Теперь Пепе недовольно воззрился на хозяина, но Ален уже обошел новоявленного посыльного и направился дальше.

— Зачем вы его приняли? — спросил Пепе, когда они с графом удалились достаточно, чтобы сэр Реджинальд не услышал их слов. — Ведь он вам не нравится, вы называли его пустозвоном. И мальчишкой. А теперь я и сам вижу, что он слишком много знает и слишком болтлив.

— Он мне и сейчас не нравится.

— И он сказал, что любит вашу невесту, — заметил Пепе. — По мне, так надо было держать его подальше.

Ален некоторое время молчал, а потом сказал, кутаясь в меховой плащ, как будто ему стало холодно:

— Я застал их во время бала. Оуэн пытался ее поцеловать.

— И после этого?!. — Пепе был потрясен до глубины души.

— И после этого, — передразнил его граф. — Мне надо позаботиться о Бланш. Ей нелегко придется после развода. Может, она захочет устроить свою жизнь. Может даже с этим олухом.

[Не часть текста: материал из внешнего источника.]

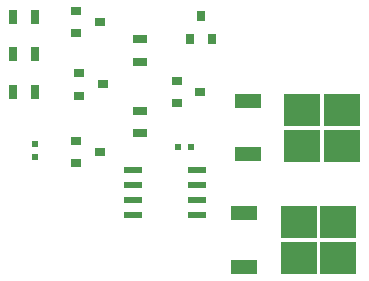
<source format=gbr>
%TF.GenerationSoftware,KiCad,Pcbnew,(5.1.10)-1*%
%TF.CreationDate,2021-08-14T12:20:45-07:00*%
%TF.ProjectId,EmitterDriverV2,456d6974-7465-4724-9472-697665725632,rev?*%
%TF.SameCoordinates,Original*%
%TF.FileFunction,Paste,Top*%
%TF.FilePolarity,Positive*%
%FSLAX46Y46*%
G04 Gerber Fmt 4.6, Leading zero omitted, Abs format (unit mm)*
G04 Created by KiCad (PCBNEW (5.1.10)-1) date 2021-08-14 12:20:45*
%MOMM*%
%LPD*%
G01*
G04 APERTURE LIST*
%ADD10R,0.500000X0.600000*%
%ADD11R,0.600000X0.500000*%
%ADD12R,0.900000X0.800000*%
%ADD13R,0.800000X0.900000*%
%ADD14R,2.200000X1.200000*%
%ADD15R,3.050000X2.750000*%
%ADD16R,0.700000X1.300000*%
%ADD17R,1.300000X0.700000*%
%ADD18R,1.550000X0.600000*%
G04 APERTURE END LIST*
D10*
%TO.C,C3*%
X41540000Y-55900000D03*
X41540000Y-57000000D03*
%TD*%
D11*
%TO.C,C4*%
X54700000Y-56100000D03*
X53600000Y-56100000D03*
%TD*%
D12*
%TO.C,D1*%
X53510000Y-50505000D03*
X53510000Y-52405000D03*
X55510000Y-51455000D03*
%TD*%
D13*
%TO.C,D2*%
X55550000Y-45000000D03*
X56500000Y-47000000D03*
X54600000Y-47000000D03*
%TD*%
D12*
%TO.C,Q1*%
X47255000Y-50820000D03*
X45255000Y-51770000D03*
X45255000Y-49870000D03*
%TD*%
%TO.C,Q2*%
X46985000Y-56535000D03*
X44985000Y-57485000D03*
X44985000Y-55585000D03*
%TD*%
%TO.C,Q3*%
X45000000Y-44600000D03*
X45000000Y-46500000D03*
X47000000Y-45550000D03*
%TD*%
D14*
%TO.C,Q4*%
X59200000Y-61720000D03*
X59200000Y-66280000D03*
D15*
X67175000Y-65525000D03*
X63825000Y-62475000D03*
X67175000Y-62475000D03*
X63825000Y-65525000D03*
%TD*%
%TO.C,Q5*%
X64150000Y-56000000D03*
X67500000Y-52950000D03*
X64150000Y-52950000D03*
X67500000Y-56000000D03*
D14*
X59525000Y-56755000D03*
X59525000Y-52195000D03*
%TD*%
D16*
%TO.C,R1*%
X41540000Y-48280000D03*
X39640000Y-48280000D03*
%TD*%
%TO.C,R2*%
X39640000Y-51455000D03*
X41540000Y-51455000D03*
%TD*%
%TO.C,R3*%
X41540000Y-45105000D03*
X39640000Y-45105000D03*
%TD*%
D17*
%TO.C,R4*%
X50430000Y-53045000D03*
X50430000Y-54945000D03*
%TD*%
%TO.C,R5*%
X50430000Y-47010000D03*
X50430000Y-48910000D03*
%TD*%
D18*
%TO.C,U1*%
X55200000Y-58095000D03*
X55200000Y-59365000D03*
X55200000Y-60635000D03*
X55200000Y-61905000D03*
X49800000Y-61905000D03*
X49800000Y-60635000D03*
X49800000Y-59365000D03*
X49800000Y-58095000D03*
%TD*%
M02*

</source>
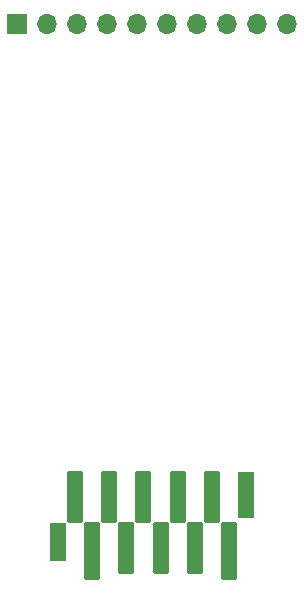
<source format=gbr>
%TF.GenerationSoftware,KiCad,Pcbnew,7.0.7*%
%TF.CreationDate,2024-03-08T17:36:46-05:00*%
%TF.ProjectId,MemcardBreakout,4d656d63-6172-4644-9272-65616b6f7574,rev?*%
%TF.SameCoordinates,Original*%
%TF.FileFunction,Soldermask,Top*%
%TF.FilePolarity,Negative*%
%FSLAX46Y46*%
G04 Gerber Fmt 4.6, Leading zero omitted, Abs format (unit mm)*
G04 Created by KiCad (PCBNEW 7.0.7) date 2024-03-08 17:36:46*
%MOMM*%
%LPD*%
G01*
G04 APERTURE LIST*
G04 Aperture macros list*
%AMRoundRect*
0 Rectangle with rounded corners*
0 $1 Rounding radius*
0 $2 $3 $4 $5 $6 $7 $8 $9 X,Y pos of 4 corners*
0 Add a 4 corners polygon primitive as box body*
4,1,4,$2,$3,$4,$5,$6,$7,$8,$9,$2,$3,0*
0 Add four circle primitives for the rounded corners*
1,1,$1+$1,$2,$3*
1,1,$1+$1,$4,$5*
1,1,$1+$1,$6,$7*
1,1,$1+$1,$8,$9*
0 Add four rect primitives between the rounded corners*
20,1,$1+$1,$2,$3,$4,$5,0*
20,1,$1+$1,$4,$5,$6,$7,0*
20,1,$1+$1,$6,$7,$8,$9,0*
20,1,$1+$1,$8,$9,$2,$3,0*%
G04 Aperture macros list end*
%ADD10R,1.700000X1.700000*%
%ADD11O,1.700000X1.700000*%
%ADD12RoundRect,0.076200X-0.593701X-1.885878X0.593701X-1.885878X0.593701X1.885878X-0.593701X1.885878X0*%
%ADD13RoundRect,0.076200X-0.593701X-2.339885X0.593701X-2.339885X0.593701X2.339885X-0.593701X2.339885X0*%
%ADD14RoundRect,0.076200X-0.593701X-2.095420X0.593701X-2.095420X0.593701X2.095420X-0.593701X2.095420X0*%
%ADD15RoundRect,0.076200X-0.593701X-1.571565X0.593701X-1.571565X0.593701X1.571565X-0.593701X1.571565X0*%
G04 APERTURE END LIST*
D10*
%TO.C,J2*%
X132054600Y-58013600D03*
D11*
X134594600Y-58013600D03*
X137134600Y-58013600D03*
X139674600Y-58013600D03*
X142214600Y-58013600D03*
X144754600Y-58013600D03*
X147294600Y-58013600D03*
X149834600Y-58013600D03*
X152374600Y-58013600D03*
X154914600Y-58013600D03*
%TD*%
D12*
%TO.C,J1*%
X151450200Y-97837400D03*
D13*
X150000200Y-102637400D03*
D14*
X148500200Y-98037400D03*
X147100200Y-102387400D03*
X145650200Y-98037400D03*
X144200200Y-102387400D03*
X142700200Y-98037400D03*
X141300200Y-102387400D03*
X139850200Y-98037400D03*
D13*
X138400200Y-102587400D03*
D14*
X136900200Y-98037400D03*
D15*
X135500200Y-101837400D03*
%TD*%
M02*

</source>
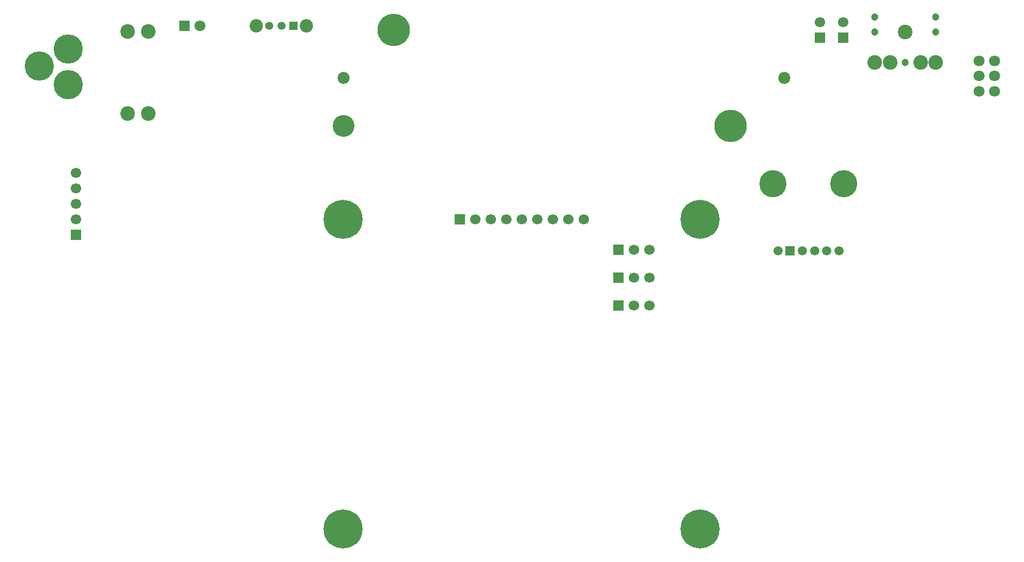
<source format=gbr>
%TF.GenerationSoftware,KiCad,Pcbnew,9.0.1*%
%TF.CreationDate,2025-04-16T22:38:01-05:00*%
%TF.ProjectId,mt,6d742e6b-6963-4616-945f-706362585858,rev?*%
%TF.SameCoordinates,Original*%
%TF.FileFunction,Soldermask,Bot*%
%TF.FilePolarity,Negative*%
%FSLAX46Y46*%
G04 Gerber Fmt 4.6, Leading zero omitted, Abs format (unit mm)*
G04 Created by KiCad (PCBNEW 9.0.1) date 2025-04-16 22:38:01*
%MOMM*%
%LPD*%
G01*
G04 APERTURE LIST*
%ADD10R,1.337000X1.337000*%
%ADD11C,1.337000*%
%ADD12C,2.190000*%
%ADD13C,2.400000*%
%ADD14R,1.700000X1.700000*%
%ADD15C,1.700000*%
%ADD16R,1.500000X1.500000*%
%ADD17C,1.500000*%
%ADD18C,4.455000*%
%ADD19C,0.800000*%
%ADD20C,6.400000*%
%ADD21C,1.200000*%
%ADD22C,1.800000*%
%ADD23C,4.800000*%
%ADD24R,1.800000X1.800000*%
%ADD25C,1.980000*%
%ADD26C,5.325000*%
%ADD27C,3.585000*%
G04 APERTURE END LIST*
D10*
%TO.C,S1*%
X94054000Y-21590000D03*
D11*
X92054000Y-21590000D03*
X90054000Y-21590000D03*
D12*
X96154000Y-21590000D03*
X87954000Y-21590000D03*
%TD*%
D13*
%TO.C,J2*%
X70280000Y-22475000D03*
X70280000Y-35945000D03*
X66880000Y-22475000D03*
X66880000Y-35945000D03*
%TD*%
D14*
%TO.C,J5*%
X121285000Y-53340000D03*
D15*
X123825000Y-53340000D03*
X126365000Y-53340000D03*
X128905000Y-53340000D03*
X131445000Y-53340000D03*
X133985000Y-53340000D03*
X136525000Y-53340000D03*
X139065000Y-53340000D03*
X141605000Y-53340000D03*
%TD*%
D14*
%TO.C,J7*%
X147320000Y-62865000D03*
D15*
X149860000Y-62865000D03*
X152400000Y-62865000D03*
%TD*%
D14*
%TO.C,J6*%
X147320000Y-67455000D03*
D15*
X149860000Y-67455000D03*
X152400000Y-67455000D03*
%TD*%
D16*
%TO.C,VR2*%
X175435000Y-58490000D03*
D17*
X173435000Y-58490000D03*
X183435000Y-58490000D03*
X177435000Y-58490000D03*
X179435000Y-58490000D03*
X181435000Y-58490000D03*
D18*
X172635000Y-47490000D03*
X184235000Y-47490000D03*
%TD*%
D19*
%TO.C,H1*%
X99795000Y-53340000D03*
X100497944Y-51642944D03*
X100497944Y-55037056D03*
X102195000Y-50940000D03*
D20*
X102195000Y-53340000D03*
D19*
X102195000Y-55740000D03*
X103892056Y-51642944D03*
X103892056Y-55037056D03*
X104595000Y-53340000D03*
%TD*%
D21*
%TO.C,J3*%
X199310000Y-20095000D03*
X189310000Y-20095000D03*
X199310000Y-22595000D03*
X189310000Y-22595000D03*
X194310000Y-27595000D03*
D13*
X194310000Y-22595000D03*
X189310000Y-27595000D03*
X199310000Y-27595000D03*
X191810000Y-27595000D03*
X196810000Y-27595000D03*
%TD*%
D14*
%TO.C,J8*%
X147320000Y-58275000D03*
D15*
X149860000Y-58275000D03*
X152400000Y-58275000D03*
%TD*%
D22*
%TO.C,VR1*%
X206415000Y-32305000D03*
X206415000Y-29805000D03*
X206415000Y-27305000D03*
X208915000Y-32305000D03*
X208915000Y-29805000D03*
X208915000Y-27305000D03*
%TD*%
D19*
%TO.C,H3*%
X99795000Y-104140000D03*
X100497944Y-102442944D03*
X100497944Y-105837056D03*
X102195000Y-101740000D03*
D20*
X102195000Y-104140000D03*
D19*
X102195000Y-106540000D03*
X103892056Y-102442944D03*
X103892056Y-105837056D03*
X104595000Y-104140000D03*
%TD*%
%TO.C,H2*%
X158295000Y-53340000D03*
X158997944Y-51642944D03*
X158997944Y-55037056D03*
X160695000Y-50940000D03*
D20*
X160695000Y-53340000D03*
D19*
X160695000Y-55740000D03*
X162392056Y-51642944D03*
X162392056Y-55037056D03*
X163095000Y-53340000D03*
%TD*%
D14*
%TO.C,J10*%
X180340000Y-23495000D03*
D15*
X180340000Y-20955000D03*
%TD*%
D23*
%TO.C,J1*%
X57150000Y-31200000D03*
X57150000Y-25400000D03*
X52350000Y-28200000D03*
%TD*%
D19*
%TO.C,H4*%
X158295000Y-104140000D03*
X158997944Y-102442944D03*
X158997944Y-105837056D03*
X160695000Y-101740000D03*
D20*
X160695000Y-104140000D03*
D19*
X160695000Y-106540000D03*
X162392056Y-102442944D03*
X162392056Y-105837056D03*
X163095000Y-104140000D03*
%TD*%
D24*
%TO.C,D1*%
X76200000Y-21590000D03*
D22*
X78740000Y-21590000D03*
%TD*%
D14*
%TO.C,J9*%
X184150000Y-23495000D03*
D15*
X184150000Y-20955000D03*
%TD*%
D14*
%TO.C,J4*%
X58420000Y-55880000D03*
D15*
X58420000Y-53340000D03*
X58420000Y-50800000D03*
X58420000Y-48260000D03*
X58420000Y-45720000D03*
%TD*%
D25*
%TO.C,U1*%
X102290000Y-30095000D03*
X174510000Y-30095000D03*
D26*
X165690000Y-37965000D03*
D27*
X102290000Y-37965000D03*
D26*
X110490000Y-22225000D03*
%TD*%
M02*

</source>
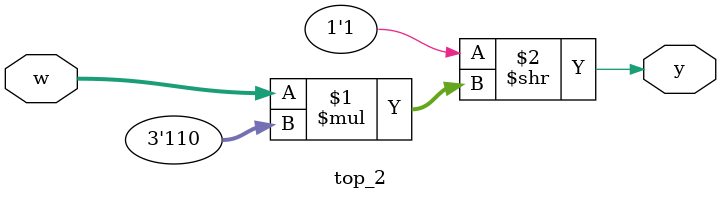
<source format=v>
module top_2 (y, w);
   output y;
   input [2:0] w;
   assign y = 1'b1 >> (w * (3'b110));
endmodule

</source>
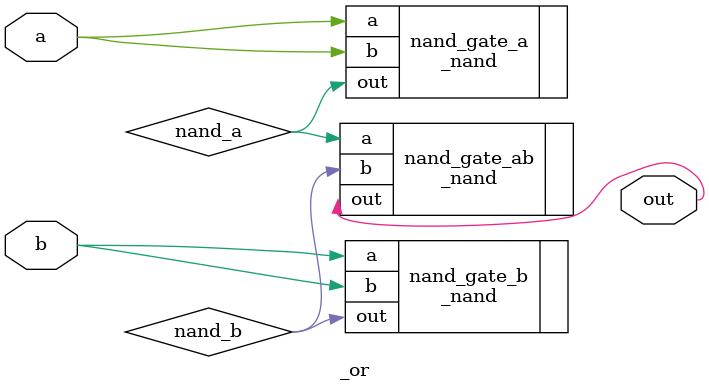
<source format=v>
module _or(
    input a,
    input b,
    output out
);
    wire nand_a, nand_b;

    _nand nand_gate_a(
        .a(a),
        .b(a),
        .out(nand_a)
    );

    _nand nand_gate_b(
        .a(b),
        .b(b),
        .out(nand_b)
    );

    _nand nand_gate_ab(
        .a(nand_a),
        .b(nand_b),
        .out(out)
    );
endmodule

</source>
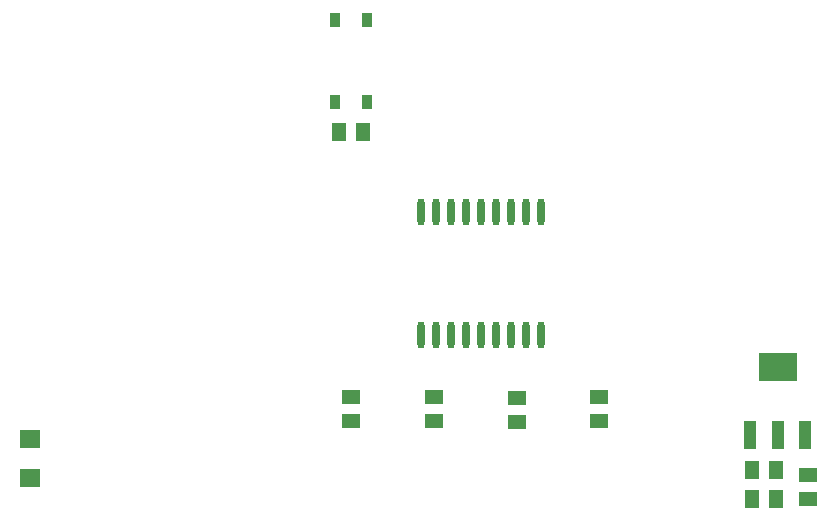
<source format=gtp>
G04 Layer_Color=8421504*
%FSLAX44Y44*%
%MOMM*%
G71*
G01*
G75*
%ADD10R,3.3000X2.4000*%
%ADD11R,1.0000X2.4000*%
%ADD12R,1.2700X1.6002*%
%ADD13R,1.6002X1.2700*%
%ADD14O,0.6000X2.3000*%
%ADD15R,0.9000X1.3000*%
%ADD16R,1.6510X1.5240*%
D10*
X221000Y-184000D02*
D03*
D11*
X244000Y-242000D02*
D03*
X221000Y-242000D02*
D03*
X198000Y-242000D02*
D03*
D12*
X199680Y-296000D02*
D03*
X220000D02*
D03*
X199680Y-271000D02*
D03*
X220000D02*
D03*
X-129840Y15000D02*
D03*
X-150160D02*
D03*
D13*
X247000Y-296000D02*
D03*
Y-275680D02*
D03*
X70000Y-209840D02*
D03*
Y-230160D02*
D03*
X0Y-210000D02*
D03*
Y-230320D02*
D03*
X-70000Y-209680D02*
D03*
Y-230000D02*
D03*
X-140000Y-209840D02*
D03*
Y-230160D02*
D03*
D14*
X20800Y-53001D02*
D03*
X8100D02*
D03*
X-4600D02*
D03*
X-17300D02*
D03*
X-30000D02*
D03*
X-42700D02*
D03*
X-55400D02*
D03*
X-68100D02*
D03*
X-80800D02*
D03*
X20800Y-156999D02*
D03*
X8100D02*
D03*
X-4600D02*
D03*
X-17300D02*
D03*
X-30000D02*
D03*
X-42700D02*
D03*
X-55400D02*
D03*
X-68100D02*
D03*
X-80800D02*
D03*
D15*
X-153500Y110000D02*
D03*
X-126500D02*
D03*
Y40000D02*
D03*
X-153500D02*
D03*
D16*
X-412238Y-244982D02*
D03*
Y-278002D02*
D03*
M02*

</source>
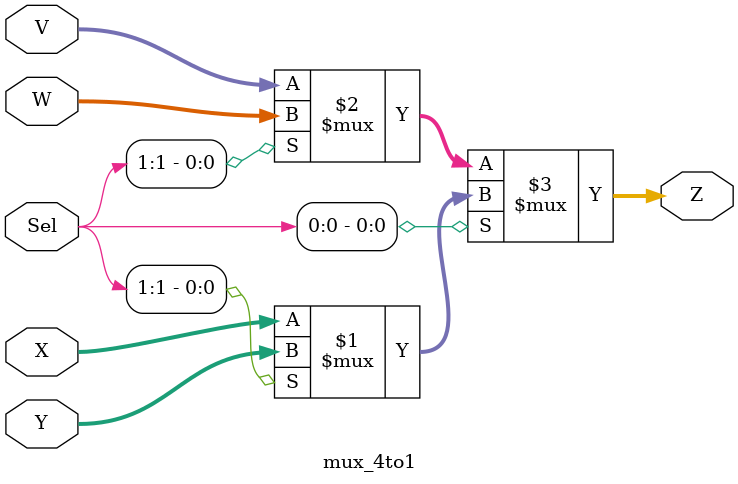
<source format=sv>
module mux_4to1 (Z,Sel,V,W,X,Y);
  parameter WID = 32;
  input wire [WID-1:0] V,W,X,Y;
  input wire [1:0] Sel;
  output wire [WID-1:0] Z;
  
  assign Z= Sel[0]? (Sel[1]? Y:X) : (Sel[1]? W:V);

  // 11 Y
  // 01 x
  // 10 w
  // 00 v
endmodule
</source>
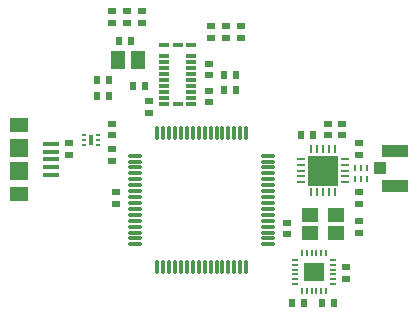
<source format=gtp>
%FSTAX23Y23*%
%MOIN*%
%SFA1B1*%

%IPPOS*%
%ADD15R,0.027559X0.023622*%
%ADD16R,0.023622X0.027559*%
%ADD17R,0.013780X0.007087*%
%ADD18R,0.011811X0.037008*%
%ADD19O,0.011811X0.051181*%
%ADD20O,0.051181X0.011811*%
%ADD21R,0.053150X0.015748*%
%ADD22R,0.061024X0.059055*%
%ADD23R,0.055118X0.047244*%
%ADD24R,0.009843X0.021654*%
%ADD25R,0.066929X0.060630*%
%ADD26O,0.007874X0.025591*%
%ADD27O,0.025591X0.007874*%
%ADD28O,0.027559X0.009843*%
%ADD29O,0.009843X0.027559*%
%ADD30R,0.102362X0.102362*%
%ADD31R,0.051181X0.059055*%
%ADD32R,0.035433X0.011811*%
%ADD33R,0.033465X0.011811*%
%ADD34R,0.041339X0.039370*%
%ADD35R,0.086614X0.041339*%
%ADD36R,0.061024X0.047244*%
%ADD37R,0.061024X0.047244*%
%LNcore_prototype_1-1*%
%LPD*%
G54D15*
X041Y03485D03*
Y03525D03*
X03785Y0293D03*
Y0297D03*
X03628Y03096D03*
Y03135D03*
X04594Y03134D03*
Y03095D03*
X04538Y03199D03*
Y0316D03*
X0449Y03199D03*
Y0316D03*
X0455Y0272D03*
Y0268D03*
X04594Y0293D03*
Y0297D03*
X03895Y03275D03*
Y03235D03*
X0377Y03535D03*
Y03575D03*
X0387Y03535D03*
Y03574D03*
X0382Y03535D03*
Y03574D03*
X0415Y03524D03*
Y03485D03*
X042Y03524D03*
Y03485D03*
X04095Y0327D03*
Y03309D03*
Y0336D03*
Y03399D03*
X04355Y0283D03*
Y02869D03*
X04594Y02874D03*
Y02835D03*
X0377Y0316D03*
Y03199D03*
Y03114D03*
Y03075D03*
G54D16*
X0437Y026D03*
X04409D03*
X044Y0316D03*
X04439D03*
X0384Y03325D03*
X0388D03*
X03759Y03345D03*
X0372D03*
X03759Y0329D03*
X0372D03*
X03834Y03475D03*
X03795D03*
X04145Y0331D03*
X04184D03*
X04145Y0336D03*
X04184D03*
X0447Y026D03*
X04509D03*
G54D17*
X03723Y03129D03*
Y03145D03*
Y0316D03*
X03676Y03129D03*
Y03145D03*
Y0316D03*
G54D18*
X037Y03145D03*
G54D19*
X03922Y03167D03*
X03942D03*
X03961D03*
X03981D03*
X04001D03*
X0402D03*
X0404D03*
X0406D03*
X04079D03*
X04099D03*
X04119D03*
X04138D03*
X04158D03*
X04178D03*
X04197D03*
X04217D03*
Y02722D03*
X04197D03*
X04178D03*
X04158D03*
X04138D03*
X04119D03*
X04099D03*
X04079D03*
X0406D03*
X0404D03*
X0402D03*
X04001D03*
X03981D03*
X03961D03*
X03942D03*
X03922D03*
G54D20*
X04292Y03092D03*
Y03072D03*
Y03053D03*
Y03033D03*
Y03013D03*
Y02994D03*
Y02974D03*
Y02954D03*
Y02935D03*
Y02915D03*
Y02895D03*
Y02876D03*
Y02856D03*
Y02836D03*
Y02817D03*
Y02797D03*
X03847D03*
Y02817D03*
Y02836D03*
Y02856D03*
Y02876D03*
Y02895D03*
Y02915D03*
Y02935D03*
Y02954D03*
Y02974D03*
Y02994D03*
Y03013D03*
Y03033D03*
Y03053D03*
Y03072D03*
Y03092D03*
G54D21*
X03568Y03131D03*
Y03105D03*
Y0308D03*
Y03054D03*
Y03028D03*
G54D22*
X03461Y03119D03*
Y0304D03*
G54D23*
X04517Y02896D03*
Y02833D03*
X04431Y02896D03*
Y02833D03*
G54D24*
X04619Y0305D03*
X04599D03*
X04579D03*
Y03016D03*
X04599D03*
X04619D03*
G54D25*
X04445Y02705D03*
G54D26*
X04405Y02767D03*
X04421D03*
X04437D03*
X04452D03*
X04468D03*
X04484D03*
Y02642D03*
X04468D03*
X04452D03*
X04437D03*
X04421D03*
X04405D03*
G54D27*
X04507Y02744D03*
Y02728D03*
Y02712D03*
Y02697D03*
Y02681D03*
Y02665D03*
X04382D03*
Y02681D03*
Y02697D03*
Y02712D03*
Y02728D03*
Y02744D03*
G54D28*
X04402Y03082D03*
Y03062D03*
Y03042D03*
Y03023D03*
Y03003D03*
X04547D03*
Y03023D03*
Y03042D03*
Y03062D03*
Y03082D03*
G54D29*
X04435Y0297D03*
X04455D03*
X04475D03*
X04494D03*
X04514D03*
Y03115D03*
X04494D03*
X04475D03*
X04455D03*
X04435D03*
G54D30*
X04475Y03042D03*
G54D31*
X03858Y0341D03*
X03791D03*
G54D32*
X04035Y03265D03*
Y03285D03*
Y03305D03*
Y03324D03*
Y03344D03*
Y03364D03*
Y03384D03*
Y03461D03*
Y03424D03*
Y03404D03*
X03944D03*
Y03424D03*
Y03461D03*
Y03384D03*
Y03364D03*
Y03344D03*
Y03324D03*
Y03305D03*
Y03285D03*
Y03265D03*
G54D33*
X03989Y03265D03*
Y03461D03*
G54D34*
X04664Y0305D03*
G54D35*
X04715Y02991D03*
Y03108D03*
G54D36*
X03461Y03194D03*
G54D37*
X03461Y02965D03*
M02*
</source>
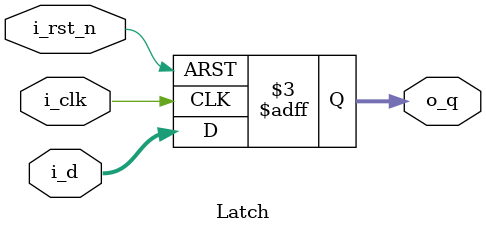
<source format=v>

`default_nettype none
`timescale 1ns/1ps

module Latch #(
    parameter WIDTH = 10
) (
   input wire i_clk, 
   input wire i_rst_n,
   input wire [WIDTH-1:0] i_d,
   output reg [WIDTH-1:0] o_q
);

always @(posedge i_clk or negedge i_rst_n) begin
    if (!i_rst_n)
        o_q <= {WIDTH{1'b0}};
    else
        o_q <= i_d;
end

endmodule
//---------------------------------------------------------

`default_nettype wire

</source>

— Поражен вашим участием в судьбе этой юной леди, — съязвил Пепе. — Так вот что означал «поцелуй дружбы» и внезапная любовь к шоколаду?

— Не слишком ли ты осмелел? — спросил граф вместо ответа. — Может, мне надо дать тебе пару тумаков, чтобы научился держать язык за зубами?

— Ваш слуга умеет молчать, — с достоинством ответил Пепе, ничуть не испугавшись,

— так что можете оставить тумаки при себе. А вообще, если мне позволено будет говорить… — и он пустился в пространные рассуждения относительно судьбы хозяина, которые тот, впрочем, мало слушал, думая о чем-то своем.

А легкий снег продолжал сыпать над Ренном, как будто где-то там, наверху, кто-то просеивал сахарную пудру через огромное решето.